Getting Your Rocks Off

And so yes, life is tricky and strange. The thing to do, is dot it with spoonfuls of sugar every now and then. Metaphorically and literally. My own tooth is not particularly sweet, I'd even go so far as saying that at times, I opted for savoury seconds in place of dessert. Again, metaphorically and literally. But denying yourself the pleasure of decadence when the chips (triple cooked or not) are down, seems unnecessary deprivation. One of the most important lessons, I believe, to be learned from a life looking up to a self-flagellator such as dad was, is that you must occasionally kick back and treat yo'self.
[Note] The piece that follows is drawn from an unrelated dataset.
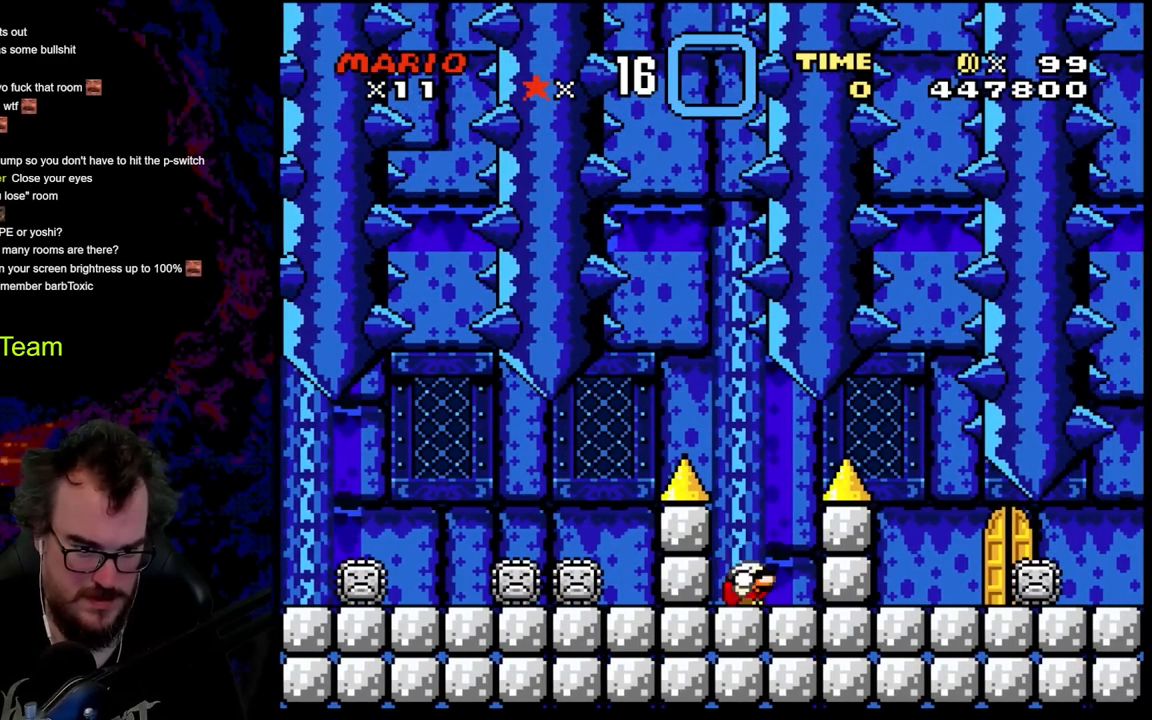
{"buttons": ["B", "Y", "DPAD_DOWN", "DPAD_RIGHT"], "events": [[83, "B", "down"], [233, "B", "up"], [317, "B", "down"]]}
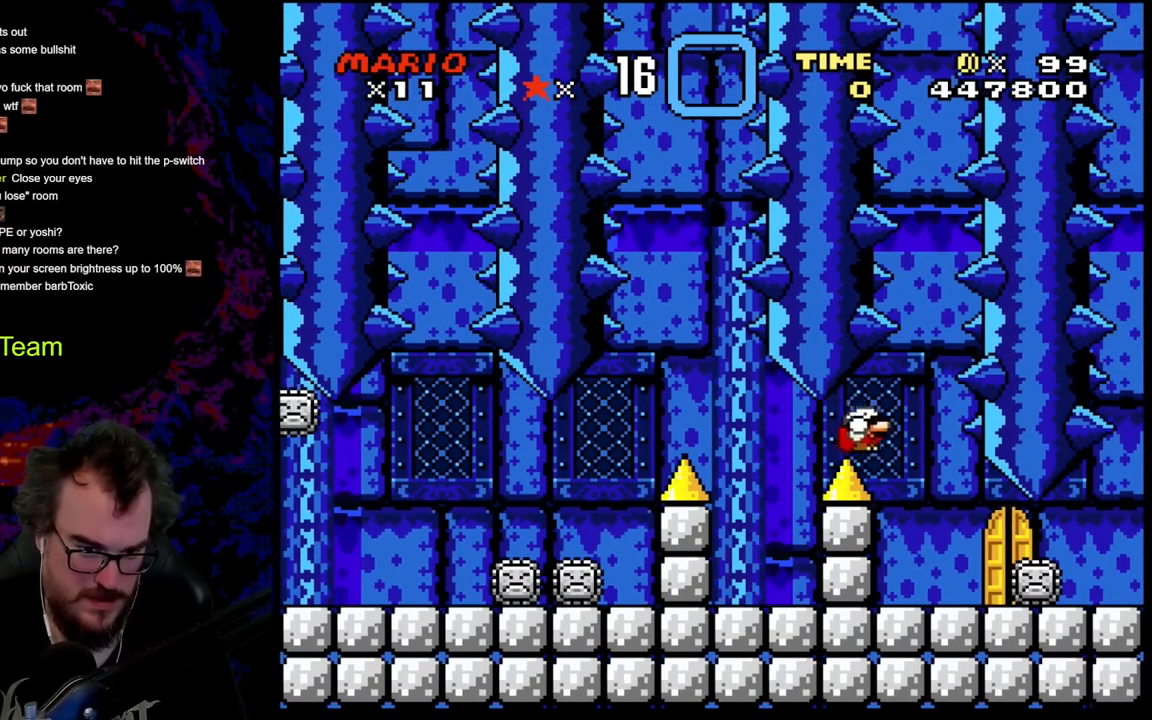
{"buttons": ["B", "Y"], "events": [[167, "DPAD_LEFT", "down"], [167, "DPAD_RIGHT", "up"], [200, "DPAD_DOWN", "up"], [383, "DPAD_LEFT", "up"]]}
To me, there is no greater embodiment of the ultimate treat than a slice of rocky road, aka tiffin, aka fridge cake. When inspired to reach for the sweets, I invariably lean towards chocolate. However, not the sickly, corner shop confectionary minimal cocoa solids content business, but the richer and gooier sort. And even with this particular ingenious yet simple creation, combining chocolaty soothing comfort with a sugary buzz, whilst it's easy to get hold of some god-awful supermarket varieties, they are never EVER as good and satisfying as when home made.

Growing up, of course, my tastes were less discerning on issues on purity, whenever my mum would make fridge cakes. Chocolate was not a staple, we rarely had it at home, let alone available for consumption. But when the mood took her, my mum would whip out the tea biscuits, bash them with a rolling pin, then add them to an irresistible mixture of  cocoa powder, fat (marge, horror of horrors) and sugar. This glistening crunchy batter would be shaped into thick salamis, wrapped in baking parchment, and deposited in the freezer. We would then be apportioned 1 or 2 slices to savour, but not every day, the diminishing size of the enticing roll monitored closely by the parental units. I remember the excitement noticing clues of preparation, the anticipation of the finished cake, being allowed access to chocolate-sullied bowl dispensation and its perks (if I'd been good), and the wonder of the cake's sliceability, despite being frozen, made possible by the high fat content.

And later on, as an adult, coming across the more sophisticated variations - made with *gasp* butter and real chocolate, and with added beloved glacé cherries (yes yes, the marmite conundrum... well i love them so there), raisins, nuts, marshmallows, and even such eccentricities as M&Ms or Smarties! Well i never. Tiffin is even covered in ganache! - all interpreted by my still presiding younger self as rare and special moments to be savoured, enjoyed and never taken for granted. Which is probably why the store-bought kind is readily dismissed and ignored by that same young me. They're just not made with the right intent - dotting our lives with specks of delight.

Recently, attending a special and fabulous offal Supperclub marvelled at here, I came across as near an approximation to my mum's recipe as I ever have, and it came as such an unexpected surprise, given the theme of this long and complex meal, that in spite of unbearable fullness, I couldn't help but reach for a second slice, filled with evoked memories, bringing back moments of childhood joy.